D’autant que les Liechtenstein et les Kinsky, aux anges, l’y encouragent : les familles sont liées depuis longtemps, l’union est prestigieuse et le couple si bien assorti. Enfin, le 17 avril 1966, soit deux mois tout juste après le vingt-et-unième anniversaire de l’amoureux, les fiançailles sont annoncées et la date du mariage fixée au 30 juillet de l’année suivante.

"Ma grande joie fut que les préparatifs de notre mariage se soient déroulés en parfait accord entre mes beaux-parents et mes parents", témoigne la future princesse lors de sa première interview. "J'ai eu le droit de choisir ma robe de mariée avec ma belle-mère Gina [la princesse Georgina de Liechtenstein]", avoue-t-elle, amoureuse et candide. Les noces transforment la petite principauté en royaume de contes de fées.
Au bras de son père, Marie-Aglaé rayonne, dans une robe empire de soie blanche, dessinée par le couturier parisien Jacques Heim, coiffée d’un diadème hérité de l’archiduchesse Élisabeth-Amélie d’Autriche, grand-mère du marié et nièce de Sissi.

Une nouvelle vie commence pour la jeune princesse, aux côtés de son mari — qui n’a pas encore fini ses études —, et de sa belle-mère, qui l’associe pleinement aux œuvres caritatives du pays.

La princesse Georgina lui cédera d’ailleurs la présidence de la Croix-Rouge en 1985, un poste qu’elle occupera à son tour pendant trente ans, avant de s’effacer, au profit de sa belle-fille Sophie de Bavière.
La régence est confiée à son fils Alois
La vie de princesse héritière, puis de princesse consort, même d’un micro-État, lui a-t-elle pesé ? "Mon mari et moi rêvons parfois d'une petite maison forestière", avouait Marie de Liechtenstein, songeuse, au début de son mariage. "En tout cas, ce n'est pas simple tous les jours. Comme tout dans la vie, il y a des côtés merveilleux, mais il y aussi des côtés difficiles."

Au Liechtenstein, la personne du prince est inviolable et sacrée. Pied de nez de l’histoire : alors qu’il est à la tête de l’un des pays les plus petits au monde — seulement 160 km² —, Hans-Adam II a les pouvoirs les plus étendus de l’Europe monarchique… Mais les Liechtenstein sont surtout connus pour leur immense fortune – estimée à 3,5 milliards d’euros –, et pour leur goût presque maladif du secret.
En 2004, le prince, soucieux de préparer au mieux sa succession, confie la régence à son fils, le prince héritier Alois. L’agenda du couple souverain, qui vit une partie de l’année à Vienne, s’allège considérablement, au grand soulagement de Marie et surtout de ses quatre enfants — Alois, Maximilien, Constantin et Tatiana —, inquiets pour sa santé.
"Un brillant exemple pour beaucoup d'entre nous"
Mais la princesse ne cessera jamais complètement ses activités. Profondément croyante, elle accompagne son mari, son fils aîné et sa belle-fille au Vatican pour rencontrer le pape François en avril 2017.

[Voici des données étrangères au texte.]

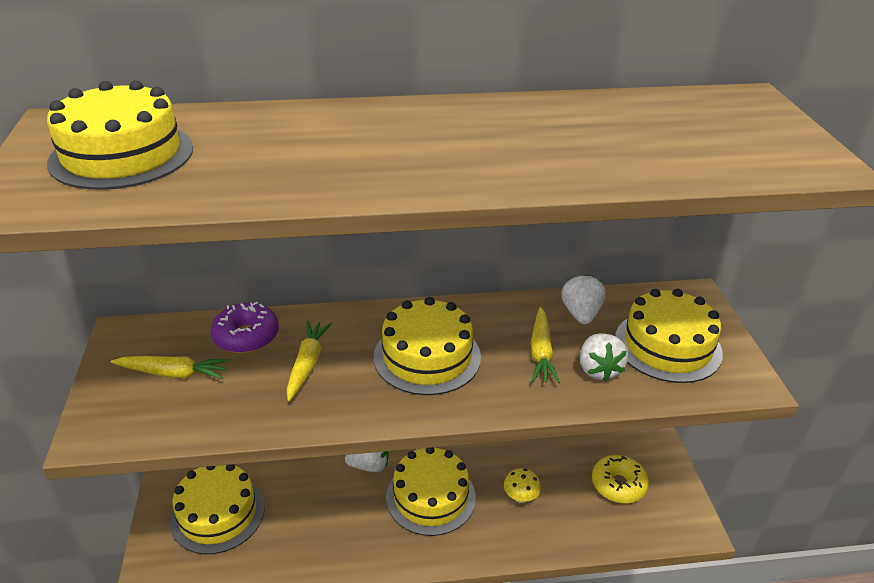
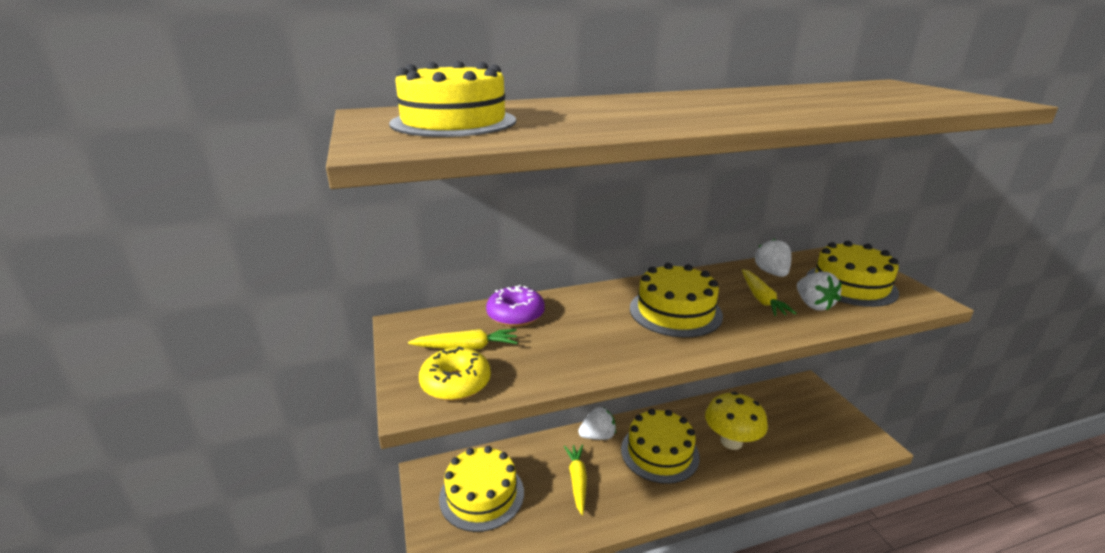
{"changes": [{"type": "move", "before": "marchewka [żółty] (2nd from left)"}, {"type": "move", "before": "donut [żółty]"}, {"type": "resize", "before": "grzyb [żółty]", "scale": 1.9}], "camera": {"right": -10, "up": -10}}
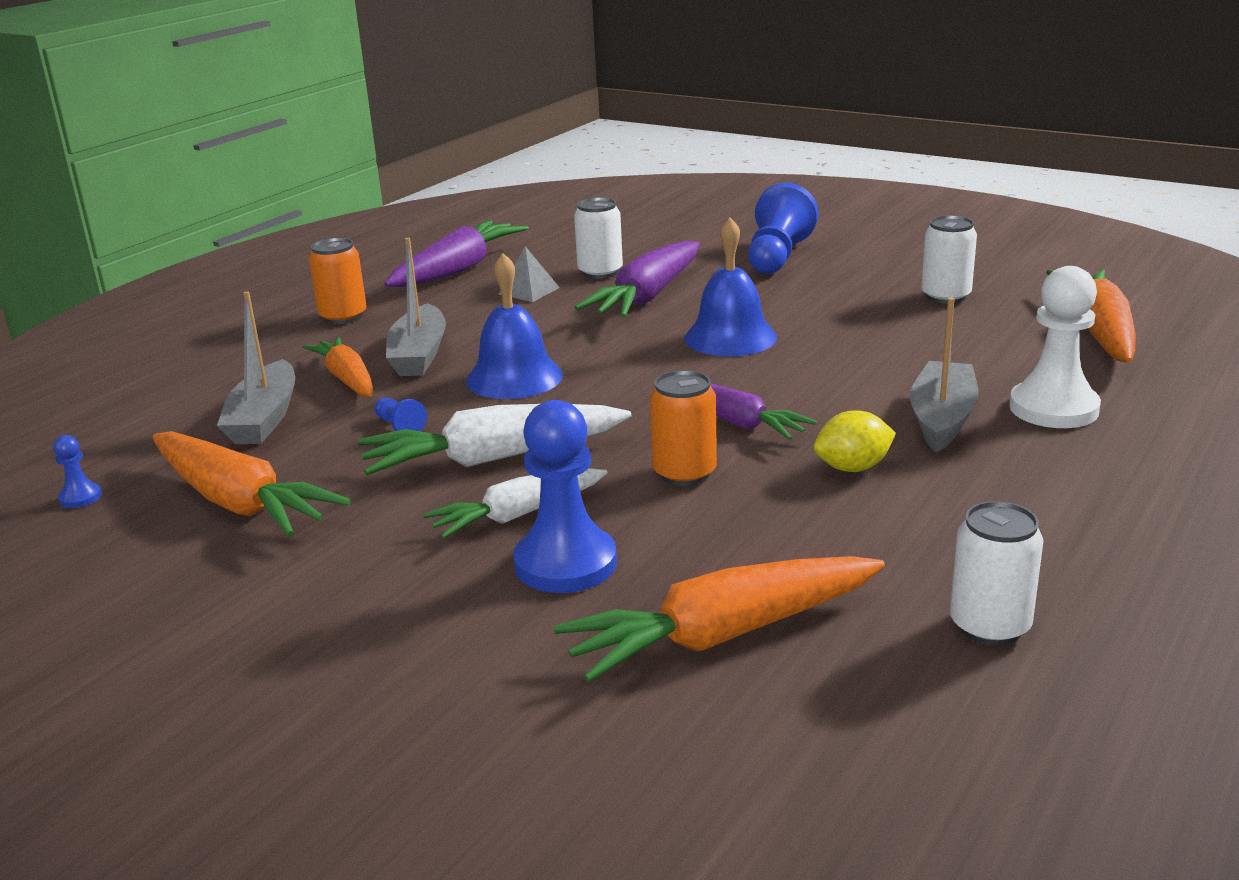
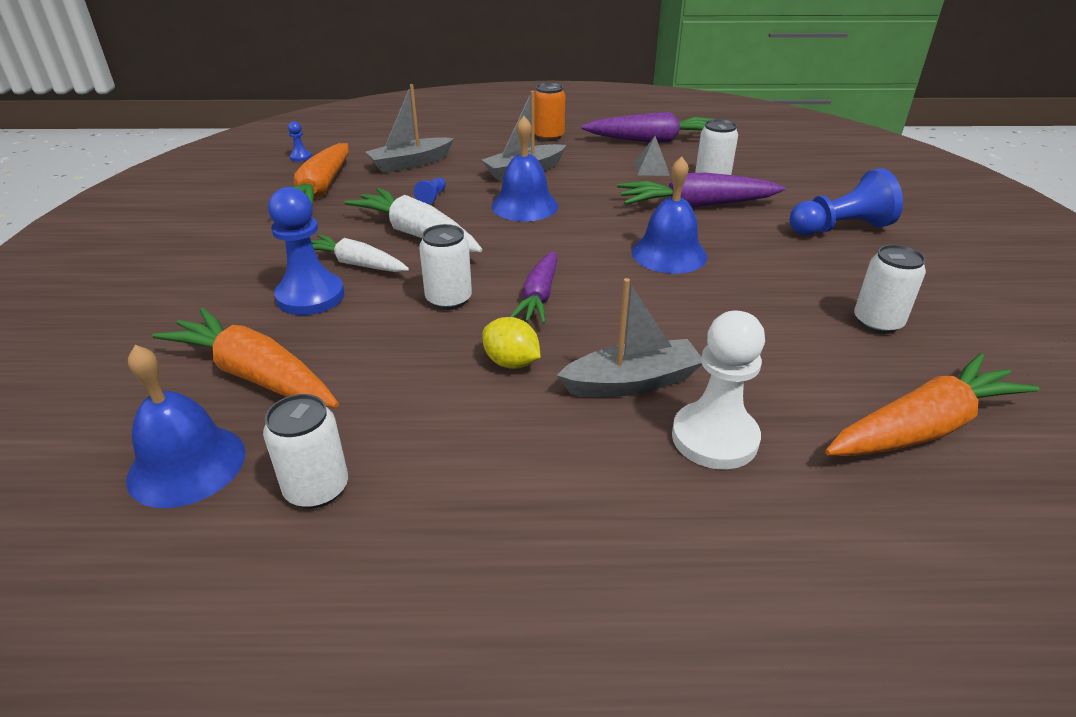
{"changes": [{"type": "delete", "before": "marchewka [pomarańczowy] (2nd from left)"}, {"type": "recolor", "before": "puszka [pomarańczowy] (2nd from left)", "after": "puszka [biały] (2nd from left)"}, {"type": "insert", "after": "dzwonek [niebieski] (1st from left)"}], "camera": {"right": 55, "up": 10}}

Et jusqu’en 2019, chaque année, elle tient à être présente à Vaduz pour la fête nationale, le 15 août, souriante, saluant à tour de bras, toute à son métier.

Au lendemain de l’annonce de sa disparition, les drapeaux de la principauté ont été mis en berne. À Vaduz, au pied du château, des anonymes déposent les premières fleurs. Anticipant le deuil national, et par respect pour la famille régnante, les principaux événements culturels du week-end et de la semaine prochaine ont d’ores et déjà été annulés.
Sur les réseaux sociaux, les messages de condoléances se succèdent, à l’image des quelques lignes écrites par le président du parlement Albert Frick : "Votre Altesse, vous avez été un brillant exemple pour beaucoup d'entre nous. Votre générosité et votre engagement inlassable envers les personnes dans le besoin ne seront pas oubliés. Le Liechtenstein est en deuil."